As another year draws to a close, many of us will be asking ourselves what we’ve learned from the last 12 months and how we can use those lessons to improve our lives both at work and at home in 2018.


For anyone living and working in the UK, there’s an unshakeable feeling that we’re all sitting in a holding pattern created for us by the Brexit vote, watching from above as conjecture and uncertainty plays with our futures. The world of politics can’t and won’t progress far while we all wait to see what leaving the European Union means for our nation. As the economy bumbles along, losing a point or two here or there, exchange rates ebb and flow and consumer spending ebbs and flows too.


Although the media tends to treat every moment in time as if it’s the most important in history these days, further building the concern of the population, it’s always worth remembering that Great Britain has been through far tougher periods than this on many occasions and emerged on the other side in pretty good fettle.

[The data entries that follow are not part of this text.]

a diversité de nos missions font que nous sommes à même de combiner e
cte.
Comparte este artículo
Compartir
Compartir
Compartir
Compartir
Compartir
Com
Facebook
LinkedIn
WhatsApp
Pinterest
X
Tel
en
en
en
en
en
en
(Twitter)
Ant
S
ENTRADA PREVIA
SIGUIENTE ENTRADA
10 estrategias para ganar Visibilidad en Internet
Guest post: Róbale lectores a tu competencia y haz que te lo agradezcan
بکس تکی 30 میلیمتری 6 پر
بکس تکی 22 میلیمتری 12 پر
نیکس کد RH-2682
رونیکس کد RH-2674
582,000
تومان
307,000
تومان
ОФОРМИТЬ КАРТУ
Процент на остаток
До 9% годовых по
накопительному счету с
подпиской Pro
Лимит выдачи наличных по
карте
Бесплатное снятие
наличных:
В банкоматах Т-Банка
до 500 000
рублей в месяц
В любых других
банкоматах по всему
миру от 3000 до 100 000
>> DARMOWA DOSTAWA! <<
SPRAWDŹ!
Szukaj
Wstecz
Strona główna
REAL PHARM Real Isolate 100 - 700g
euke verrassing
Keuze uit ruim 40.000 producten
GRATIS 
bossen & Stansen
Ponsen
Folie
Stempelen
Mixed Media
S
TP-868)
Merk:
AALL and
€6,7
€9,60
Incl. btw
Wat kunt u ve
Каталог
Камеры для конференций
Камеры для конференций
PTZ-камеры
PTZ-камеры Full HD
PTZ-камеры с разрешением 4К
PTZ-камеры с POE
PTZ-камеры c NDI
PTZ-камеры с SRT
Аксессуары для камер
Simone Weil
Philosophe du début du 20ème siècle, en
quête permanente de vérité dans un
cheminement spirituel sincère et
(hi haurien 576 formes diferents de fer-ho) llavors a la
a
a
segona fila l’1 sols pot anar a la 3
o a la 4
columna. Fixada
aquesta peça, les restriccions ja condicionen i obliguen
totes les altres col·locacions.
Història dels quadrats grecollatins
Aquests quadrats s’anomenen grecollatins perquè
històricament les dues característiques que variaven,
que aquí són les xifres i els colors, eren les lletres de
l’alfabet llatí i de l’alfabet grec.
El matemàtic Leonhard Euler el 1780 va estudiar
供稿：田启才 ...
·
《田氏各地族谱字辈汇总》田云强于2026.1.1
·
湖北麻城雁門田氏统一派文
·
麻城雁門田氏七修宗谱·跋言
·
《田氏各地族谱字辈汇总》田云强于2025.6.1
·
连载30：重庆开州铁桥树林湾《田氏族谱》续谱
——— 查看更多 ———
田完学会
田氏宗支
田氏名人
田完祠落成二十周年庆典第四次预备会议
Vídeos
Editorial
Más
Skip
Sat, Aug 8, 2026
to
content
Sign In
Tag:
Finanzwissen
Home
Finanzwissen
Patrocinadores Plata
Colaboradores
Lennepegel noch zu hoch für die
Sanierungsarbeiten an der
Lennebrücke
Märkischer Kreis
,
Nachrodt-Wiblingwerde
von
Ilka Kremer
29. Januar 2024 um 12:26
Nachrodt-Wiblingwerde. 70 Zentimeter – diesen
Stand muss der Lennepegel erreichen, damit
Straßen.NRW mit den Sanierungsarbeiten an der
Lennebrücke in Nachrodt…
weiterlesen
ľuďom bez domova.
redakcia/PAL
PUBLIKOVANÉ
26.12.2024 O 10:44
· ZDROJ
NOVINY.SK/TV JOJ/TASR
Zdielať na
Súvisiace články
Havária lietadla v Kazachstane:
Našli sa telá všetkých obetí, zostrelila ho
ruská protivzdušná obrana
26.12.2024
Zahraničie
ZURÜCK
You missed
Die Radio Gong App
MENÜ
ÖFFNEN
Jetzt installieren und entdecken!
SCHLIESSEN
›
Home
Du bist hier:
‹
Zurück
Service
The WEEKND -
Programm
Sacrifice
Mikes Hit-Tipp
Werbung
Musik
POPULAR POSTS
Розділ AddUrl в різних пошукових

The wholesale trade has survived and thrived through those periods too and arguably there has been little of note to learn from in 2017. Things could well take a bit of a nosedive in general terms in the next couple of years – perhaps for a bit longer than that, but in the food business, particularly perishable food, there is greater certainty on the demand side than in most other sectors. While the customer landscape is ever-changing, from what I can gather, this hasn’t been a bad year at all for traders across London’s fresh produce markets. Fruit and vegetable consumption is stable, the supply situation fluctuates with the weather, prices are on the floor one day and up in the sky the next (though never high enough or as high as they used to be!) and there are operational challenges at every corner. But when has it ever been any different? And in a trading environment, isn’t it the challenges that really make the job interesting and isn’t it the ebbs and flows that keep the mind’s racing and the cash-flow ticking?


If there is any long-term issue to address, it may just be the supply side that needs bolstering. There has been talk for years of growers and exporters around the world shunning the UK for less demanding and more lucrative markets elsewhere. Last winter, we saw real signals that shortages of certain products could become a reality when the weather hits growing regions and countries we rely on.


Working hard at the supply side of the equation isn’t simple for traders, but neither is it prescient to expect relationships to remain in place without a bit of TLC, however long-standing they are. Shortages can be quite useful for trade, but if there is one thing we can take from the past year, maybe it is that work needs to be done to ensure those manageable shortages don’t get out of hand.